Originally, we thought that we could start at the crack of dawn on Saturday morning, run the entire way and arrive in Cleveland before the sun had faded on Sunday evening. Knowing now what our finish time was, that could have happened.  Anticipating a slower pace and building in time for delays on the way meant everyone had to leave work early on Friday and try to beat the rush hour traffic. We were unsuccessful at beating the traffic and beating the storms. A storm had hung around longer than we’d hoped and so at approximately 6pm we started running in the rain hoping it wouldn’t last long. After plenty of soggy miles on the forefront by Saturday morning it was all dry and sunny arriving in Columbus. Slightly ahead of schedule and having conquered the first night the spirits were high for a beautiful day of running the trail. Spirits faded dozens of miles later as the sun began to set and the headlamps came back out. My personal all-time low of the journey was right before a 9 miles section on the open road. By this time the cumulative fatigue of 30+ miles and the minimal sleep set in. It was like pulling teeth to get myself out of the RV and running again. Everything ached and my legs were so heavy. Built up lactic acid was restricting my range of motion to what felt like a shuffle. That segment ended, and so did the one after that until we saw the first rays of the sun rise on Sunday morning. The sun brought a new sense of energy, enough to carry us all to the finish. Jogging up and along the pier of Edgewater Park at approximately 8:40am, we grabbed a few pictures and had a spray of champagne to celebrate the accomplishment!

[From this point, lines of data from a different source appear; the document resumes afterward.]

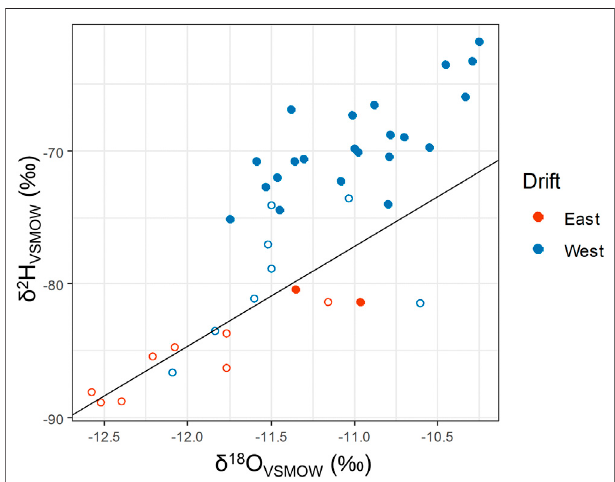
FIGURE 4 | Water isotopes of Soudan borehole samples. Filled circles represent samples taken from boreholes drilled at a downward angle relative tothemine fl oor,whileopencirclesrepresentsamplesdrilledatahorizontalor upward angle. The black line shows local meteoric water regression calculated from Ely, MN, United States precipitation sampled between April and November 1996.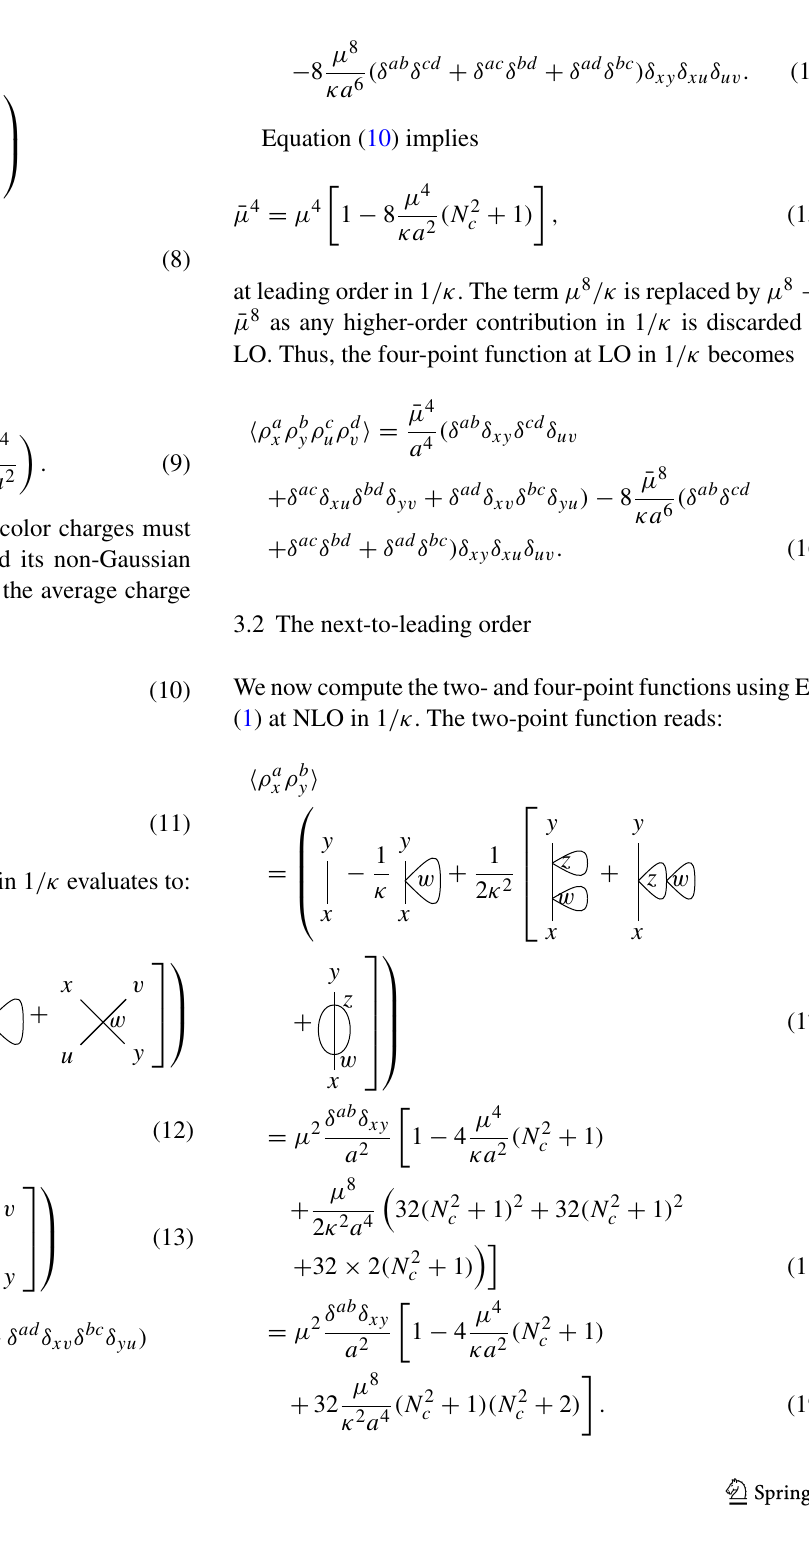
Fig. 1 The color factor for diagrams contributing at LO for the two- and four-point function of color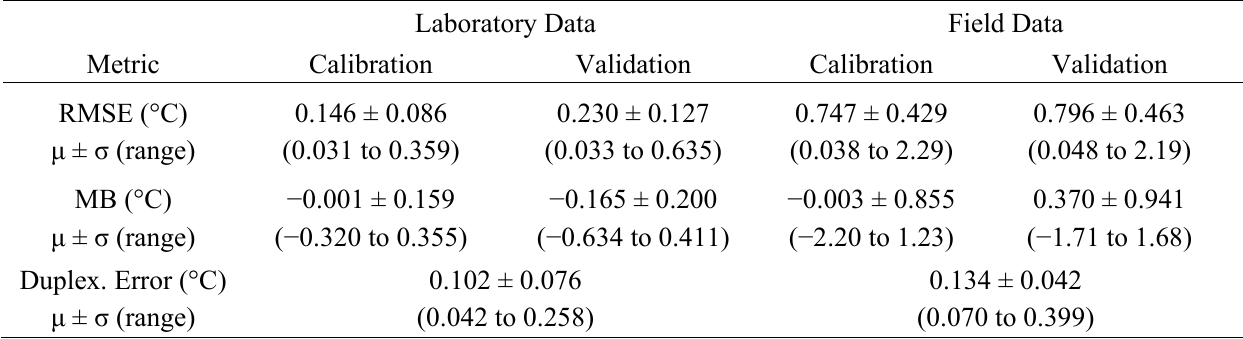
Table 4. Calibration metrics for static calibration.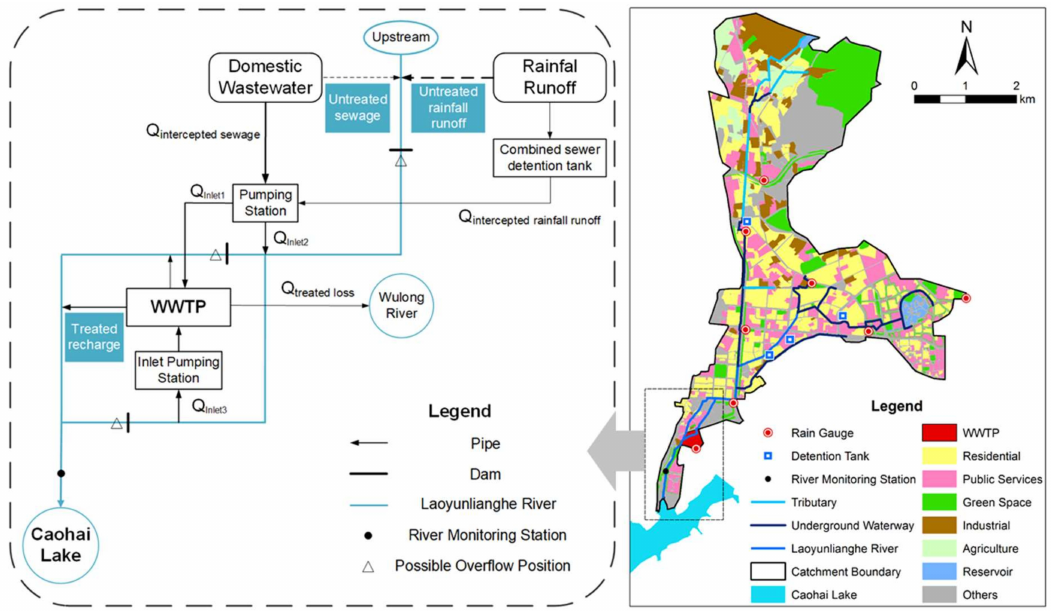
Figure 3. The urban-dominated land use patterns and complex river network of the Laoyunlianghe River catchment ( right ) with a focus on the drainage network of the lower catchment ( left ). The three major nutrient sources identified in this study are denoted by blue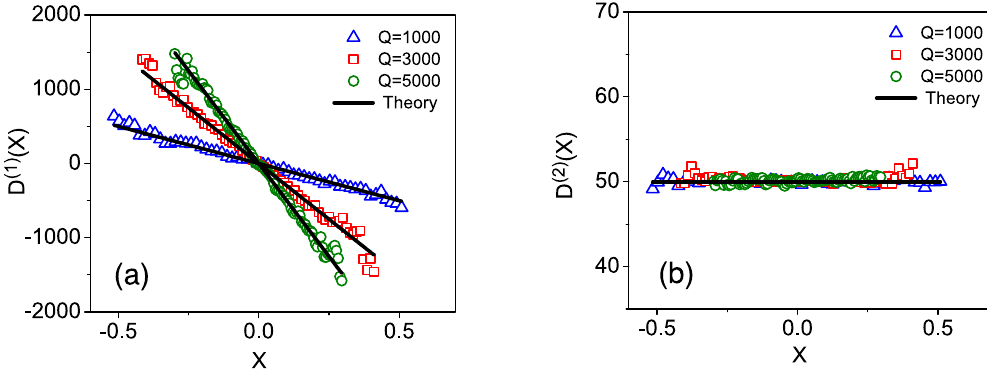
Figure 3. Reconstruction of a linear Langevin process. The KM-based estimated drift ( a ) and diffusion ( b ) terms for the synthetic time series with Q = 1000, 3000, and 5000, and D 0 = 50. The solid lines in ( a , b ) show the considered values of Q s and D 0 . The analyzed time series consists of 10 7 data points with a sampling interval of Δ t = 10 − 6 . For Q = 5000 we averaged the results for the diffusion coefficients over 10 realisation of time series.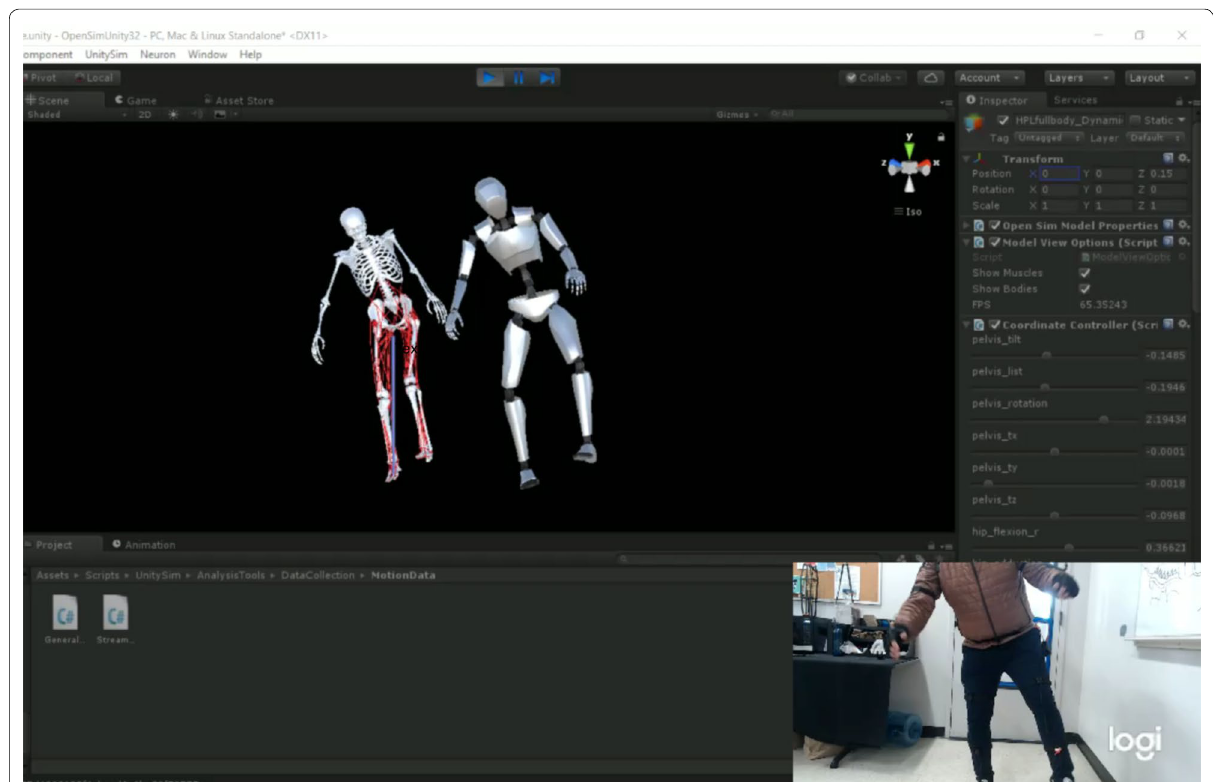
Fig. 1 Motion tracking and reconstruction in our framework. The blue line illustrates the ground reaction forces during single leg balancing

The mission was accomplished. Though I anticipated a more conservative finishing time, life is full of surprises. Grateful that I have such amazing friends willing to give up their weekends to support me and my hare-brained schemes. Grateful to have brought along an amazing photographer to document the run. Grateful to the other crazy people willing to push their bodies into an unknown realm for a unified purpose. On Instagram (@CrossingCardinal) you can find our entire catalog of images and updates along the way. Similarly, on the account @CrossingCardinal houses all the mileage, segments, paces and whatnot.

As a closing remark if anyone is interested in attempting this run, please look me up, Derek Knabe. I will gladly give you the spreadsheet with all the information and even some recommendations on what food stops worked and which didn’t along the way. The choice to do this ourselves in Ohio instead of entering someone else’s event was to go against their gatekeeping of information and resources. I’ll gladly give it away in hopes that someone of some group of people can someday cross the cardinal state faster than we did.